Problem: Reproduce word for word the passage of the Roadfood forum thread between "GB posted a" and "WHILE you're travelling).", inclusive.

# Roadfood Forum?



## The Z (Aug 4, 2005)

GB posted a link to a website that features reviews of restaurants across the country. I think it would be good to have something like that here. Members could flex their writing/reviewing/photography muscles to highlight the best kept secrets in their area (and to warn folks from nasty spots). People who read the reviews could interact with the reviewers because, well, it's a message board! 

I think it would be great, especially for some who live in somewhat close proximity to others or for folks who are taking a trip somewhere and might like a central place to look for eateries in the area they're going.

As far as possible sub-forums, I think they could be broken into states (by two-letter postal ID) and maybe a sub-forum for 'Roadtrip' food (things to eat WHILE you're travelling).

.


----------



## pdswife (Aug 4, 2005)

Great idea!


I have to admit that when I first read your posting I saw "ROADKILL FORUM" instead of "ROADFOOD FORUM".    I wonder how many people would really be interested in cooking  a recipe that started "first scrape raccoon guts from side of road. Rinse well to remove dirt and tire tracks"


----------



## Piccolina (Aug 4, 2005)

Fantastic idea Z!!! I think it could extend universally (well at least here on old planet earth), so that if you were planning a trip you could come check DC for culinary travel secrets before embarking on your journey 


> "first scrape raccoon guts from side of road. Rinse well to remove dirt and tire tracks"


 - Hillarious PD


----------



## pdswife (Aug 4, 2005)

Thanks!  I love making people smile!


----------



## The Z (Aug 6, 2005)

Some o'da bes roadkill is raht down is suthin Ahkinsaw.  We got it awl down he'ah!

Supplied data:
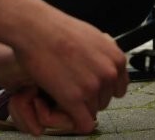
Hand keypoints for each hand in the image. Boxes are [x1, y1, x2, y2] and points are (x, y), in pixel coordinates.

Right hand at [0, 8, 128, 134]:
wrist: (36, 29)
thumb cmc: (58, 29)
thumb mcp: (93, 36)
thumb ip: (104, 54)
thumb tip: (106, 64)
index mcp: (116, 59)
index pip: (118, 88)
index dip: (102, 89)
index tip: (91, 88)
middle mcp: (108, 74)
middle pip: (104, 101)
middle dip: (89, 98)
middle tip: (71, 87)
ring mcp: (92, 87)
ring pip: (92, 113)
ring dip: (78, 108)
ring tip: (62, 91)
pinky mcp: (74, 98)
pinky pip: (84, 124)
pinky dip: (75, 122)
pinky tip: (64, 110)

Task result:
GB posted a link to a website that features reviews of restaurants across the country. I think it would be good to have something like that here. Members could flex their writing/reviewing/photography muscles to highlight the best kept secrets in their area (and to warn folks from nasty spots). People who read the reviews could interact with the reviewers because, well, it's a message board! 

I think it would be great, especially for some who live in somewhat close proximity to others or for folks who are taking a trip somewhere and might like a central place to look for eateries in the area they're going.

As far as possible sub-forums, I think they could be broken into states (by two-letter postal ID) and maybe a sub-forum for 'Roadtrip' food (things to eat WHILE you're travelling).